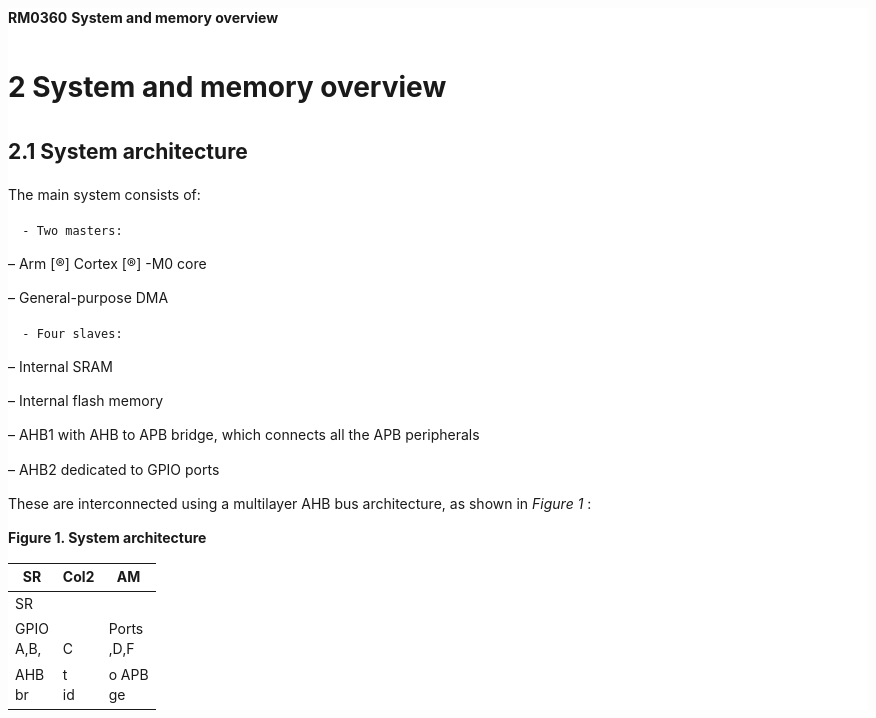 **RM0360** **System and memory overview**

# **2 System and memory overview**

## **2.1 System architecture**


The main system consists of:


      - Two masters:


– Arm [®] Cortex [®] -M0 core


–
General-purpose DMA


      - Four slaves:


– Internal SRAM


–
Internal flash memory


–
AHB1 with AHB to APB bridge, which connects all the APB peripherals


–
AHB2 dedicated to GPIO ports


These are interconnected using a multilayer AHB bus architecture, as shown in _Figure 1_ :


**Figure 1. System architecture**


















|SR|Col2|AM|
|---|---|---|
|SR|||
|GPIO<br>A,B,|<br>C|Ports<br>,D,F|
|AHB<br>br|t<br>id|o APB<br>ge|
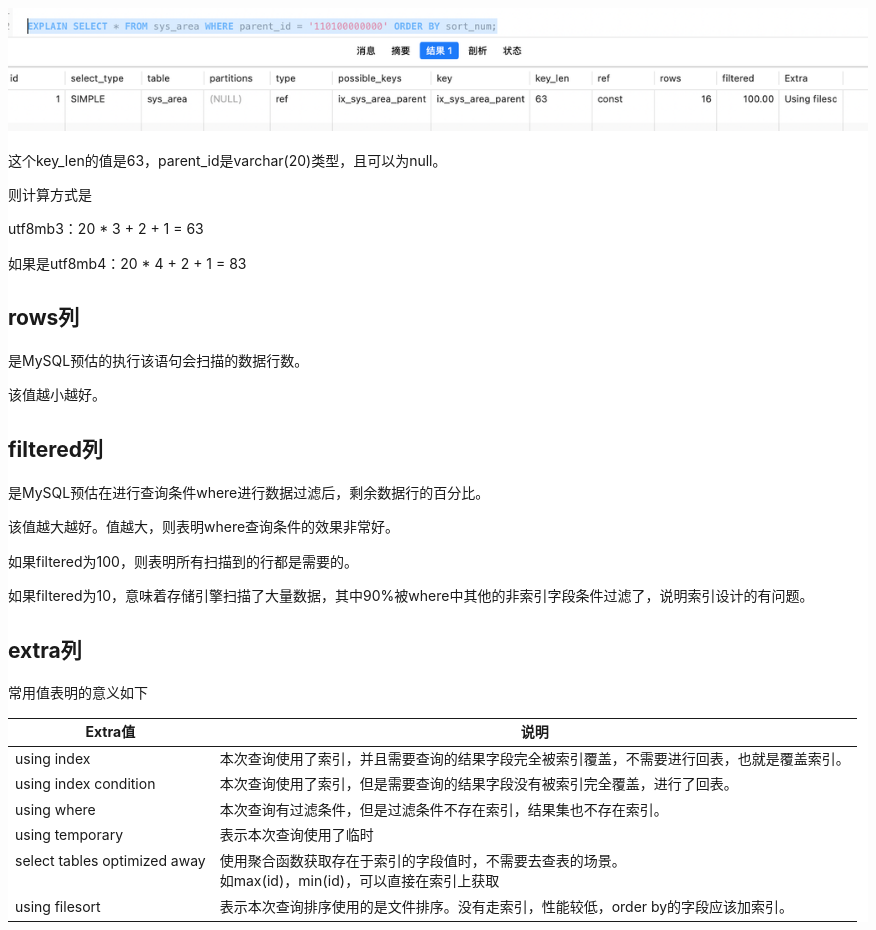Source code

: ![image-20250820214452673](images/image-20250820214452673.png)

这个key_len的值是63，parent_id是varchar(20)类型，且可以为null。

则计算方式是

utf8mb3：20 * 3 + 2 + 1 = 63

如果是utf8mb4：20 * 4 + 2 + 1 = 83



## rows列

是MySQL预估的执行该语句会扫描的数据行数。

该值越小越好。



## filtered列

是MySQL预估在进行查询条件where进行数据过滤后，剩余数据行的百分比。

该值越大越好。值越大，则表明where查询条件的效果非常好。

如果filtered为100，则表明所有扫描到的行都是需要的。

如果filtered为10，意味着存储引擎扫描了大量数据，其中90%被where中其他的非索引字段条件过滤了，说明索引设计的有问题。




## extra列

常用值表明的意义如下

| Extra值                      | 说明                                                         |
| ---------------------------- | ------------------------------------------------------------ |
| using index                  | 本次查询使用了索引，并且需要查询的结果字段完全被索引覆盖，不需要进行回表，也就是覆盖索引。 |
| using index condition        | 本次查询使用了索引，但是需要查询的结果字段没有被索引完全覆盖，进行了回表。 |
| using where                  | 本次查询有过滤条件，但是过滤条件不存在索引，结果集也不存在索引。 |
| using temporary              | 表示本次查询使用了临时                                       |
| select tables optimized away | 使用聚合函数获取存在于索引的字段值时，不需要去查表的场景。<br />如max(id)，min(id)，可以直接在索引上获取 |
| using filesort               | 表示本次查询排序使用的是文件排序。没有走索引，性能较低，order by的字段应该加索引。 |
■ ■ ■ ■ ■
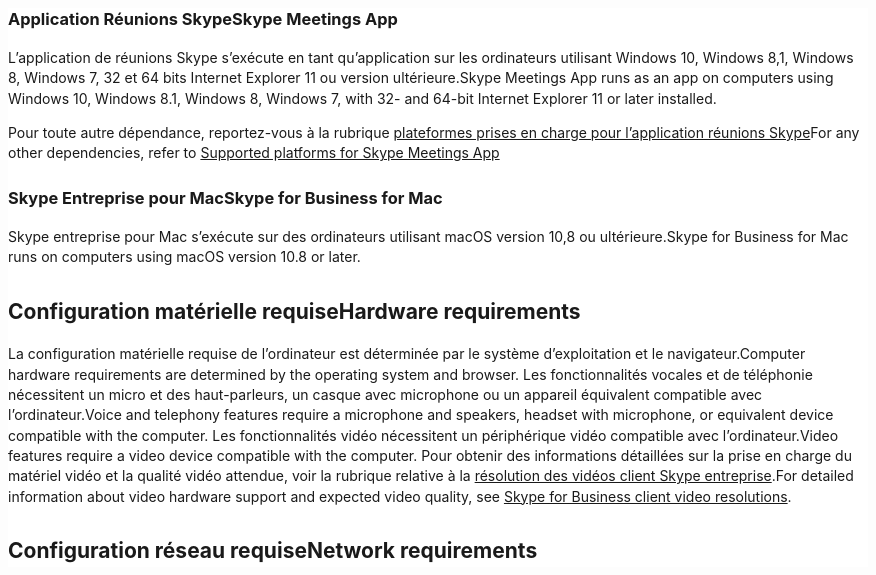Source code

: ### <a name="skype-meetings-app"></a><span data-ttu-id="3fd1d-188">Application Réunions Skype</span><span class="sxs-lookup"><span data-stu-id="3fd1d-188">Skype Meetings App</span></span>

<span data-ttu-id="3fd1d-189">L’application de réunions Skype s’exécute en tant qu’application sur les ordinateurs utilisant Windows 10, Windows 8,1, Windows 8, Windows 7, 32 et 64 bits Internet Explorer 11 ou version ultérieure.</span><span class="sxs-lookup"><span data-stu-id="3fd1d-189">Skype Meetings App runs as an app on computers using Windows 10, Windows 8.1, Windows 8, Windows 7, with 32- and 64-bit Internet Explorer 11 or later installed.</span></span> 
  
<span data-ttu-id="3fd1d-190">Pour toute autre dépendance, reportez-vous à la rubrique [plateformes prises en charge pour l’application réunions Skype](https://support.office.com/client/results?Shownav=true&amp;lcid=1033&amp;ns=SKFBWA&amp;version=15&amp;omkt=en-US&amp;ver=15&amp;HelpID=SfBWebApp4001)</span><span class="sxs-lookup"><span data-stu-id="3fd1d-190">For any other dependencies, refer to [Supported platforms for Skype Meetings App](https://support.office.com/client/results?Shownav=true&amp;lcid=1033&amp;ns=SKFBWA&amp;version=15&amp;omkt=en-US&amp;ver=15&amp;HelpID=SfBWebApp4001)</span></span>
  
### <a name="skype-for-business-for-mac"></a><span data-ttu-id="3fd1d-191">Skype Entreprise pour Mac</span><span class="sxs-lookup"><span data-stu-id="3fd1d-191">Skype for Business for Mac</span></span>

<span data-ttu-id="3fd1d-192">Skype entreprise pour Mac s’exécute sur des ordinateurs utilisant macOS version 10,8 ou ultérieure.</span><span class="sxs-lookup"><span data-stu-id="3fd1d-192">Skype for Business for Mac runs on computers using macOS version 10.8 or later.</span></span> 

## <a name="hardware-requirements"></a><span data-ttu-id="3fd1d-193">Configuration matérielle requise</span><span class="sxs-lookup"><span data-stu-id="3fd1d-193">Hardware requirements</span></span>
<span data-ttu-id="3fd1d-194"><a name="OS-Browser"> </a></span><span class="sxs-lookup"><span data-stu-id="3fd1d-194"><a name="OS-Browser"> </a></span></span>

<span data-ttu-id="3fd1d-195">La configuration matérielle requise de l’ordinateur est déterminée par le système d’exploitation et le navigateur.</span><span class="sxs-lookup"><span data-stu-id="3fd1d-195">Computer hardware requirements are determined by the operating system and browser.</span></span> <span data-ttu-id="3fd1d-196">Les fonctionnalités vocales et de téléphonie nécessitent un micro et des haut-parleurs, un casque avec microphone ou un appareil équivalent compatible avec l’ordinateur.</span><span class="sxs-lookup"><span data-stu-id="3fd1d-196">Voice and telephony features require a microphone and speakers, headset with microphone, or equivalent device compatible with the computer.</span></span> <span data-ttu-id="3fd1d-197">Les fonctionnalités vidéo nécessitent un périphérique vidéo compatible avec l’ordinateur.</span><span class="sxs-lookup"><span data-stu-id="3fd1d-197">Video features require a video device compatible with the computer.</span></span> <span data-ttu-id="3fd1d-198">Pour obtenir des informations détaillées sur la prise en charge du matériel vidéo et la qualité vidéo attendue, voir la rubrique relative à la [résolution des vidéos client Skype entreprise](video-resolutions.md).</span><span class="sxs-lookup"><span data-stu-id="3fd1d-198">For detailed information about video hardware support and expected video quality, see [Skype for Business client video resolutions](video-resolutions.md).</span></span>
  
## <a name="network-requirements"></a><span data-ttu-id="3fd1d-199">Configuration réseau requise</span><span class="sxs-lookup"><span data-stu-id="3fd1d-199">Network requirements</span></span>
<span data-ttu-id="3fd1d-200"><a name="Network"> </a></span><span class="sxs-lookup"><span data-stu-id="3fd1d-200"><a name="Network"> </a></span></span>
■ ■ ■ ■ ■
◆ **Assigned task**
Gather every line from the data above that contains the string "index", and copy each of those lines in full.

◆ **Exercise solution**
| using index                  | 本次查询使用了索引，并且需要查询的结果字段完全被索引覆盖，不需要进行回表，也就是覆盖索引。 |
| using index condition        | 本次查询使用了索引，但是需要查询的结果字段没有被索引完全覆盖，进行了回表。 |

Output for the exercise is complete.